#### Testo dell'esercizio:
- - - - - - -

Dalle spiagge dorate di Nassau al Grand Canyon State… tutto al frenetico ritmo dei tamburi bahamensi: la storia di Deandre Ayton.
Una volta l’anno, tutti gli abitanti di Nassau (Bahamas) si ritrovano all’alba di una giornata splendente armati di tamburi, campanacci e fischietti, travestiti con meravigliose maschere variopinte, per festeggiare lo Junkanoo; un momento speciale per festeggiare i grandi avvenimenti dell’anno. Una festa tradizionale che solitamente si svolge nel giorno di Santo Stefano, a Capodanno o in particolari ricorrenze durante l’anno.
Lo Junkanoo può essere anche festeggiato per il ritorno in patria di un eroe nazionale, qualcuno che abbia reso valore alle proprie radici caraibiche nel mondo, e quel qualcuno è proprio la scelta numero 1 del Draft 2018, l’attuale big man dei Phoenix Suns, Deandre Ayton.
Quando si tratta di basket, a Nassau si fa sul serio
Ci avreste mai scommesso che la pallacanestro è lo sport più popolare alle Bahamas?
Insomma, nessuno pensa che su un’isola caraibica immersa nel limpido e tumultuoso Oceano Atlantico si possa giocare a pallacanestro, ma l’aspetto ancor meno banale che questo agglomerato di isole sia anche la patria di pluricampioni NBA. Un nome? Mychal Thompson… sì, un due volte campione NBA con i Lakers di “Magic” Johnson, nonché padre di un quattro volte campione Klay Thompson. Per non parlare di vari Buddy Hield, Eric Gordon e Rick Fox (questi ultimi due hanno salde radici bahamensi).
La cosa ancora più assurda è che questi nomi non siano nemmeno i più famosi in patria. Uno in particolare supera di gran lunga tutti gli altri, nonostante non sia mai riuscito a calcare i parquet della NBA, ed è quello di Jeff Rodgers.
Perché parlare di un figura così sconosciuta, mai apparsa nei radar della Lega e di cui nessuno praticamente sa nulla?
Nulla è lasciato al caso in questa storia. Jeff Rodgers è un profondo credente ed è sempre stato attivo nell’organizzazione di eventi per i giovani nella capitale bahamense. Il connubio tra chiesa e giovani lo porta ormai trentaquattro anni fa, sotto richiesta della Chiesa Avventista del Settimo Giorno – di cui è un fedele – ad organizzare un camp di pallacanestro per tutti quei ragazzi e ragazze sfaccendati che nelle lunghe giornate d’estate, bighellonano per le strade senza scopo. Con la scuola finita e poco o nulla in cui spendere il proprio tempo.

- - - - - - -

#### Dati registrati:
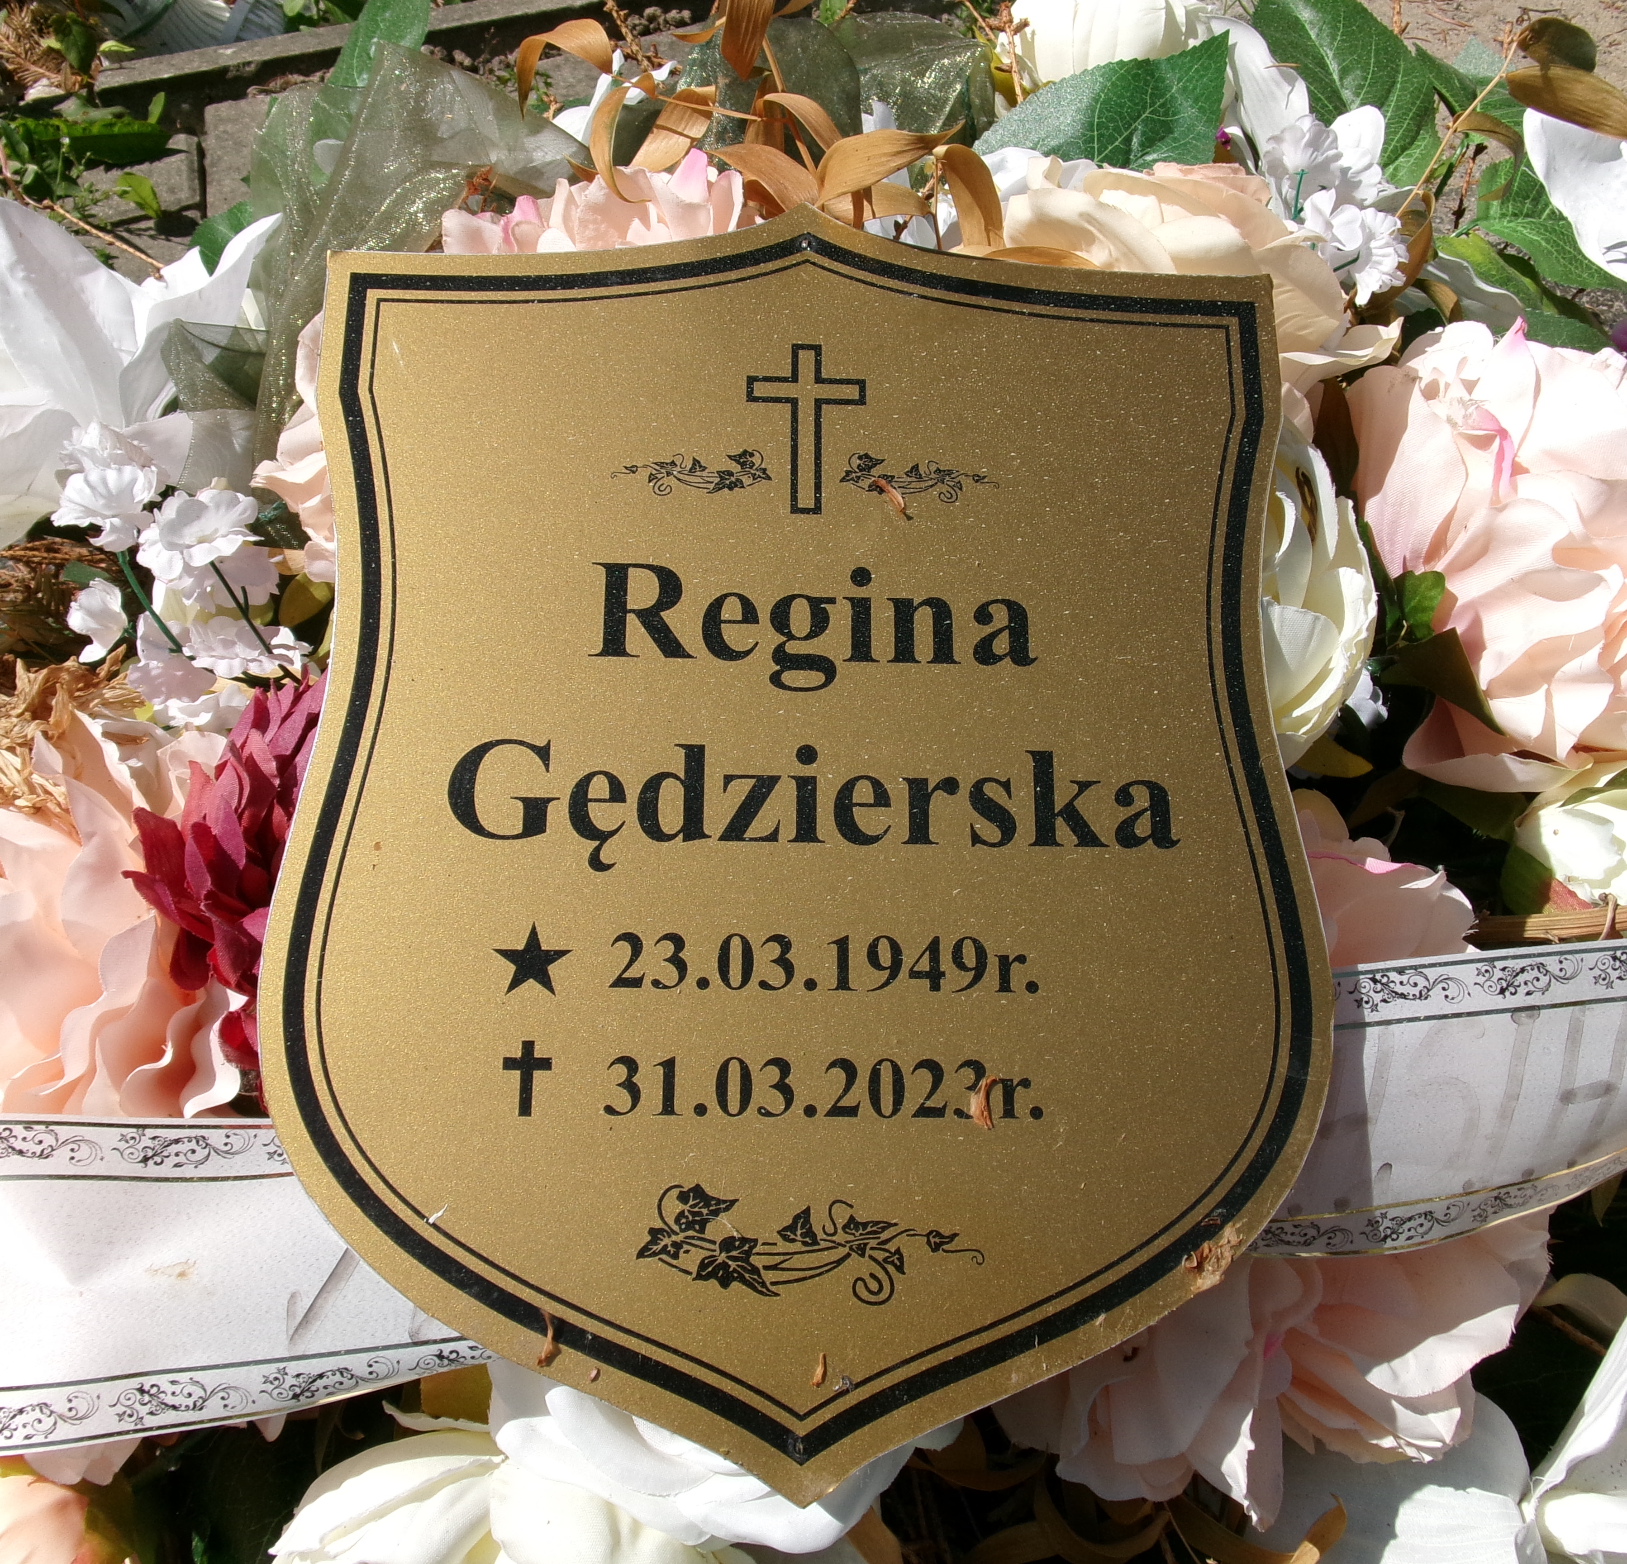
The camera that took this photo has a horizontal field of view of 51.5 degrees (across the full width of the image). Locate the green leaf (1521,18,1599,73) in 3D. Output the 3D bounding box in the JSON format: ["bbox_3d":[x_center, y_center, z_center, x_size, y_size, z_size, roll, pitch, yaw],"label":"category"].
[{"bbox_3d":[0.226,-0.223,0.510,0.028,0.015,0.022,18,53,6],"label":"green leaf"}]

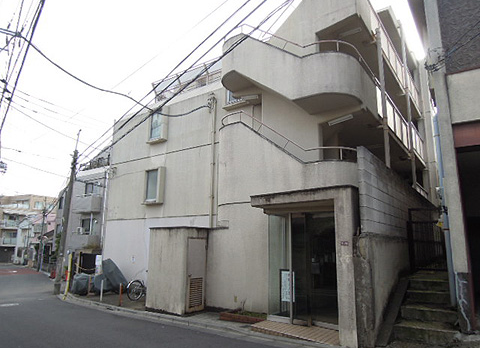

- - - - - - -

#### Consegne:
1. Nel testo su Deandre Ayton, riporta il passo che comincia con "Lo Junkanoo può" e termina con "popolare alle Bahamas?", sostituendo "Phoenix Suns" con "squadra dell'Arizona".
2. Riassumi in due frasi il paragrafo del testo su Deandre Ayton che inizia con "Nulla è lasciato al caso", mantenendo i fatti principali.
3. Elenca gli oggetti con cui, secondo il testo su Deandre Ayton, gli abitanti di Nassau si presentano allo Junkanoo.

#### Soluzioni:
1.
Lo Junkanoo può essere anche festeggiato per il ritorno in patria di un eroe nazionale, qualcuno che abbia reso valore alle proprie radici caraibiche nel mondo, e quel qualcuno è proprio la scelta numero 1 del Draft 2018, l’attuale big man dei squadra dell'Arizona, Deandre Ayton.
Quando si tratta di basket, a Nassau si fa sul serio
Ci avreste mai scommesso che la pallacanestro è lo sport più popolare alle Bahamas?

2. Jeff Rodgers, profondo credente, si è sempre impegnato a organizzare eventi per i giovani nella capitale delle Bahamas. Trentaquattro anni fa, su richiesta della Chiesa Avventista del Settimo Giorno di cui è fedele, organizzò un camp di pallacanestro per i ragazzi e le ragazze che d'estate, finita la scuola, vagavano per le strade senza nulla da fare.

3.
- tamburi
- campanacci
- fischietti
- maschere variopinte